Although he was earning good money in Toledo, Greco’s aims where far bigger. He wanted to impress King Philip II, and soon, the monarch commissioned him to make two paintings for his royal court. The two paintings were called the ‘Allegory of the Holy League’ and the ‘Martyrdom of St. Maurice.’ The king, however, did not like these paintings and did not put them up in the chapel that he had originally intended to put them in.
He was known as one of the best painters in Toledo by the late 1570s. In the 1580s, he established a workshop and created many paintings, statues, and altar-frames. He also hired an assistant named Francisco Preboste. In March 1586, Greco was commissioned to make one of his most famous paintings, ‘The Burial of the Count of Orgaz.’
For the next 2 decades, Greco remained one of the most sought-after artists of the entire country and created some of the best works of his life. He was commissioned to paint and to make statues for many famous religious establishments, such as the ‘Chapel of San José’ and an Augustinian monastery in Madrid.
The minutes of the commission of ‘The Virgin of The Immaculate Conception’ describe him as “one of the greatest men in both kingdom and outside it.”
However, in the 1600s, Greco faced a lot of financial distress owing to disputes with the authorities of the ‘Hospital of Charity’ in Illescas. Greco filed a lawsuit against the management, accusing them of not paying him his dues for the paintings, statues, and sculptures that he had created for them. Despite these issues, Greco lived quite comfortably. He stayed in Toledo for the remainder of his life and continued to work till the very end.

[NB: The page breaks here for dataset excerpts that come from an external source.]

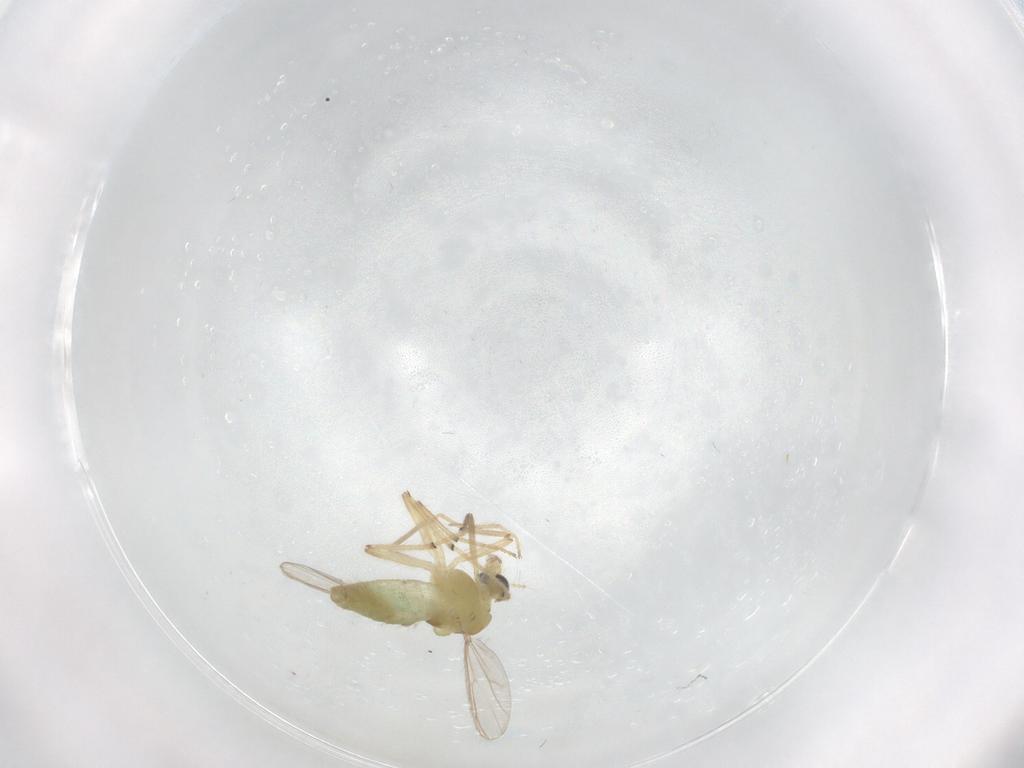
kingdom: Animalia
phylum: Arthropoda
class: Insecta
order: Diptera
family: Chironomidae
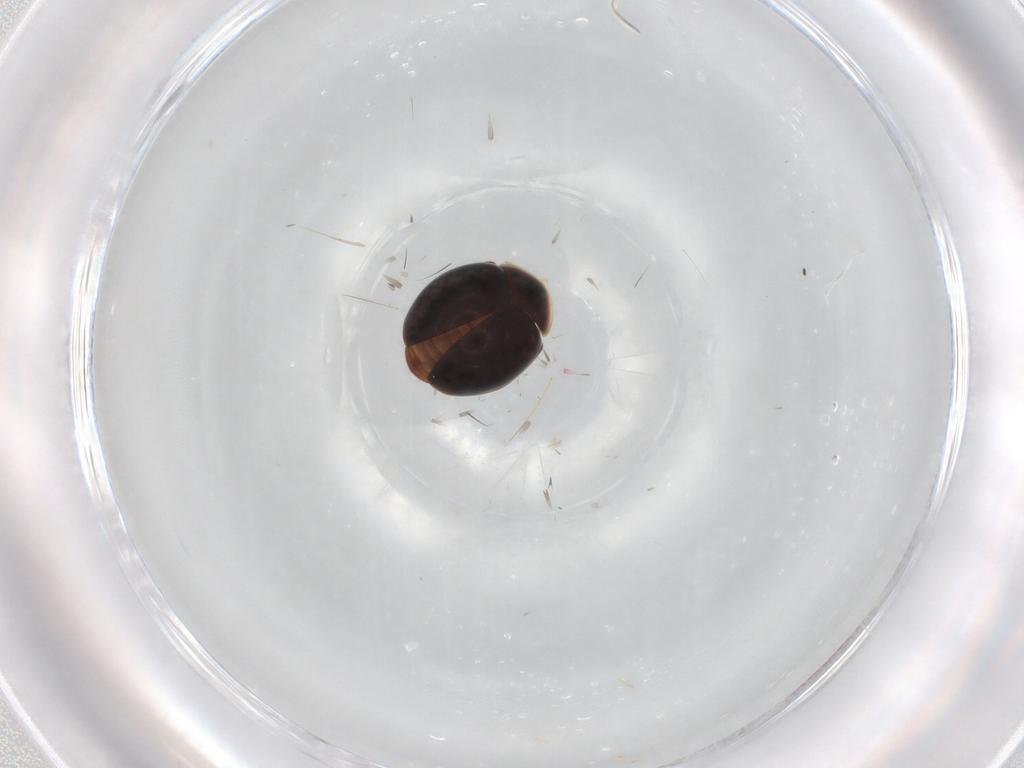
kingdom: Animalia
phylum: Arthropoda
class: Insecta
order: Coleoptera
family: Corylophidae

Family, Personal Life & Death
In Toledo, El Greco lived in a huge mansion. His complex had three apartments and 24 rooms. He painted in these apartments, which also contained a workshop. Greco spent most of his time painting and studying.
He was also a music lover and employed many musicians, over the years, to play for him.
Doña Jeronima de Las Cuevas was one his companions. Greco is believed to have lived with her for a long time, arguably till the very end. However, whether they were married or not is not confirmed. She became the mother of Greco’s only son, Jorge Manuel, who also became a painter like his father.
In April 1614, Greco was commissioned to make a painting for ‘Hospital de Tavera,’ and in the middle of the project, he fell seriously ill. He passed away on April 7, 1614, at the age of 72.
El Greco was considered to be a very controversial personality while he lived. His painting style did not follow any conventions. This did not sit well with many painters of his generation. Even after his demise, Greco was disdained for his style, as it was in no way similar to the baroque style, which was quite in vogue during the early 17th century.
In the early 20th century, however, a Spanish art historian named Manuel Bartolomé Cossío published a catalogue of Greco’s works and presented him as the founder of the Spanish School. Many scholars followed suit, and Greco somehow ended up gaining a lot more respect for his works after his death than when he was alive. He also served as an inspiration to popular artists such as Pablo Picasso.